La saga Scream, du regretté Wes Craven, en est déjà à son sixième opus (prévu pour mars 2023), et il est de notoriété commune que le troisième épisode est le plus faible de la série, aussi bien selon la presse que de l'avis des fans. Ce n’est pas complètement faux, même si le numéro 4 a ses détracteurs également, et même si le récent cinquième volet de 2022 aurait dû en toute logique faire réfléchir tout un chacun sur son classement personnel tant il est foireux. Il n’en reste pas moins que ce titre disgracieux ne sied pas totalement à Scream 3, sorti en février 2000 aux USA puis en avril de la même année en France.


Déjà, et pour vite passer sur ce point très subjectif, Scream 3 est le premier volet que j’ai vu de cette saga. C’était au cinéma, alors que j’avais un peu plus de 11 ans (et donc pas tellement le droit d’entrer dans la salle techniquement), et honnêtement, j’ai flippé grave. Je me souviens encore de tous ces moments où la musique s’arrête, laissant supposer un bon vieux jumpscare des familles, mais aussi l’apparition de la mère de Sidney à la fenêtre de sa fille, telle une morte-vivante au visage émacié, ou encore l’actrice qui se retrouve enfermée dans une salle de studio pleine de déguisements à l’effigie du tueur, alors que ce dernier est caché au milieu, sans oublier la scène finale dans le manoir de Milton, etc. Lorsque je suis rentré chez moi cet après-midi-là, le peu de chemin que j’ai eu à parcourir seul a été un long moment de tension et de stress, m’attendant à voir débouler le tueur et son masque de n’importe où.

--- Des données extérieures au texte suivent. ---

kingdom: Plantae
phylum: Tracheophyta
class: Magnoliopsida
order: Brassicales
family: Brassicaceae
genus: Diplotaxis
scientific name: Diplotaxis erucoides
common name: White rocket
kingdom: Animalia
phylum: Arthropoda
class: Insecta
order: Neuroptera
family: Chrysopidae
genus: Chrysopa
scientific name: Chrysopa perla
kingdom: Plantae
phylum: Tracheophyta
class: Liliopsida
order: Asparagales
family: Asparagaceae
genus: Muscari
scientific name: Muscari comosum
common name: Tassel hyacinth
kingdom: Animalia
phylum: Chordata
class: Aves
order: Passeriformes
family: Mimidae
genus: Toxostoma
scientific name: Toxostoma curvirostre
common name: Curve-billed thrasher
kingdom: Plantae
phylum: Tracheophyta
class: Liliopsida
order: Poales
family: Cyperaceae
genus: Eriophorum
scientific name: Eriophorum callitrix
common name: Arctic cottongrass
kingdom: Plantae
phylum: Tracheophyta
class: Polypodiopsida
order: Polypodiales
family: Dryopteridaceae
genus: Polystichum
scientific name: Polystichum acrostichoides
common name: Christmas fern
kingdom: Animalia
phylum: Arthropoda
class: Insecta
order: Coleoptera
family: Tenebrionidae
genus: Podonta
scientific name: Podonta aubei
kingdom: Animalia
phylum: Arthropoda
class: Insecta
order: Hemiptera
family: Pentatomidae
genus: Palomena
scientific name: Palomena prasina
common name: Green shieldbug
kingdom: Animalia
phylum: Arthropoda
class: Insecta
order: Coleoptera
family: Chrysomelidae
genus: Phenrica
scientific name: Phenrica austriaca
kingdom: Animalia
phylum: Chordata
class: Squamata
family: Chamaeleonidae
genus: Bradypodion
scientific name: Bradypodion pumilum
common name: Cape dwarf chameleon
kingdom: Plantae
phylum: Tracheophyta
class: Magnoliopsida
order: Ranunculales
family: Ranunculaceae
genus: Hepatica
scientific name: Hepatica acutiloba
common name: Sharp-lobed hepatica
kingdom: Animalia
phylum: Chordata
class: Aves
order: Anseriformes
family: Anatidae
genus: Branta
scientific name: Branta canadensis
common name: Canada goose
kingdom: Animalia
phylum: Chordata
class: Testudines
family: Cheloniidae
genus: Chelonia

Bon, passé le fait que je n’avais clairement pas l’âge de voir un tel film au cinéma, il faut reconnaître que Scream 3 est loin d’être le plus flippant de la saga, surtout comparé à ses deux prédécesseurs. L’actualité de l’époque, avec la tristement célèbre fusillade de Columbine aux USA, a forcé les studios à revoir leur copie concernant la violence au cinéma et dans les médias en général, et leur influence sur les plus jeunes. Face à la diatribe populaire devant ce genre de contenu, les scénaristes et producteurs du film ont préféré la jouer plus cool, moins sanglant, moins violent, avec moins d’étudiants que prévu (dans la première ébauche du script), et même à instiller plus d’humour dans la série.


En effet, le scénario de base prévoyait que Sidney soit cette fois la cible de plusieurs tueurs étudiants, travaillant à la solde de Stu qui, depuis sa cellule de prison, tente de se venger de notre héroïne qui l’a laissé pour mort dans le premier film (enfin c’est surtout Billy mais bon…). Problème évident : des étudiants qui éviscèrent sans retenue depuis le campus de Woodsboro, quelques mois après Columbine, ça passe mal, et il a donc fallu revoir tout ça, notamment en diminuant le sang pour faire place à plus d’humour.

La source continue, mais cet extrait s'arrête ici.